PROBLEM>
Your answer should repeat the entries in full, exactly as given, with no pictures.

DATA IN THIS EXERCISE>
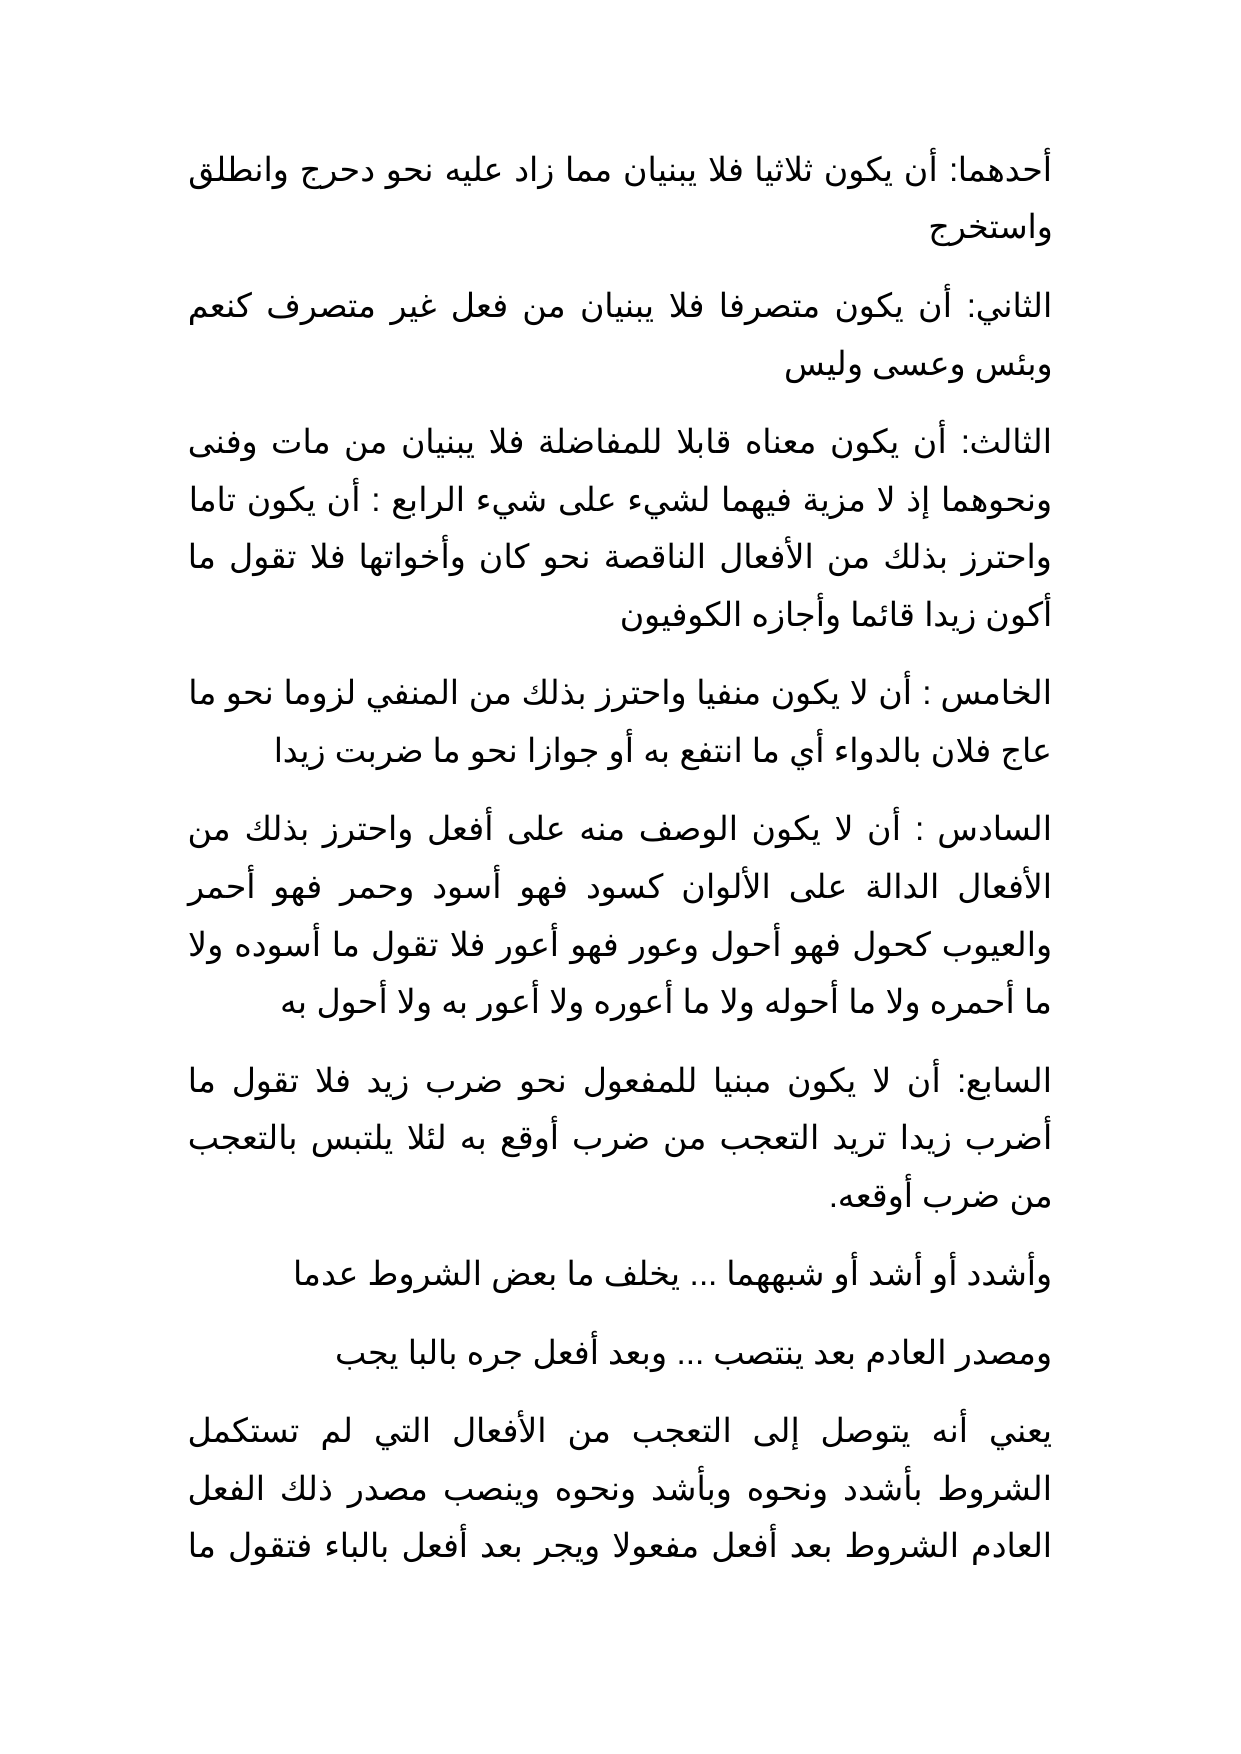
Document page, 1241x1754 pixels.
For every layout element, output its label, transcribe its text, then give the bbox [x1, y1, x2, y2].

text الثالث: أن يكون معناه قابلا للمفاضلة فلا يبنيان من مات وفنى ونحوهما إذ لا مزية فيهما لشيء على شيء الرابع : أن يكون تاما واحترز بذلك من الأفعال الناقصة نحو كان وأخواتها فلا تقول ما أكون زيدا قائما وأجازه الكوفيون [187, 422, 1053, 633]
text الخامس : أن لا يكون منفيا واحترز بذلك من المنفي لزوما نحو ما عاج فلان بالدواء أي ما انتفع به أو جوازا نحو ما ضربت زيدا [187, 673, 1053, 769]
text أحدهما: أن يكون ثلاثيا فلا يبنيان مما زاد عليه نحو دحرج وانطلق واستخرج [187, 150, 1053, 246]
text وأشدد أو أشد أو شبههما ... يخلف ما بعض الشروط عدما [187, 1254, 1053, 1293]
text ومصدر العادم بعد ينتصب ... وبعد أفعل جره بالبا يجب [187, 1333, 1053, 1371]
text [187, 1411, 1053, 1565]
text السادس : أن لا يكون الوصف منه على أفعل واحترز بذلك من الأفعال الدالة على الألوان كسود فهو أسود وحمر فهو أحمر والعيوب كحول فهو أحول وعور فهو أعور فلا تقول ما أسوده ولا ما أحمره ولا ما أحوله ولا ما أعوره ولا أعور به ولا أحول به [187, 809, 1053, 1021]
text السابع: أن لا يكون مبنيا للمفعول نحو ضرب زيد فلا تقول ما أضرب زيدا تريد التعجب من ضرب أوقع به لئلا يلتبس بالتعجب من ضرب أوقعه. [187, 1061, 1053, 1214]
text الثاني: أن يكون متصرفا فلا يبنيان من فعل غير متصرف كنعم وبئس وعسى وليس [187, 286, 1053, 382]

EXERCISE OUTPUT>
Document page, 1241x1754 pixels.
For every layout element, output its label, transcribe its text, then give the bbox [x1, y1, x2, y2].

text الثالث: أن يكون معناه قابلا للمفاضلة فلا يبنيان من مات وفنى ونحوهما إذ لا مزية فيهما لشيء على شيء الرابع : أن يكون تاما واحترز بذلك من الأفعال الناقصة نحو كان وأخواتها فلا تقول ما أكون زيدا قائما وأجازه الكوفيون [187, 422, 1053, 633]
text الخامس : أن لا يكون منفيا واحترز بذلك من المنفي لزوما نحو ما عاج فلان بالدواء أي ما انتفع به أو جوازا نحو ما ضربت زيدا [187, 673, 1053, 769]
text أحدهما: أن يكون ثلاثيا فلا يبنيان مما زاد عليه نحو دحرج وانطلق واستخرج [187, 150, 1053, 246]
text وأشدد أو أشد أو شبههما ... يخلف ما بعض الشروط عدما [187, 1254, 1053, 1293]
text ومصدر العادم بعد ينتصب ... وبعد أفعل جره بالبا يجب [187, 1333, 1053, 1371]
text [187, 1411, 1053, 1565]
text السادس : أن لا يكون الوصف منه على أفعل واحترز بذلك من الأفعال الدالة على الألوان كسود فهو أسود وحمر فهو أحمر والعيوب كحول فهو أحول وعور فهو أعور فلا تقول ما أسوده ولا ما أحمره ولا ما أحوله ولا ما أعوره ولا أعور به ولا أحول به [187, 809, 1053, 1021]
text السابع: أن لا يكون مبنيا للمفعول نحو ضرب زيد فلا تقول ما أضرب زيدا تريد التعجب من ضرب أوقع به لئلا يلتبس بالتعجب من ضرب أوقعه. [187, 1061, 1053, 1214]
text الثاني: أن يكون متصرفا فلا يبنيان من فعل غير متصرف كنعم وبئس وعسى وليس [187, 286, 1053, 382]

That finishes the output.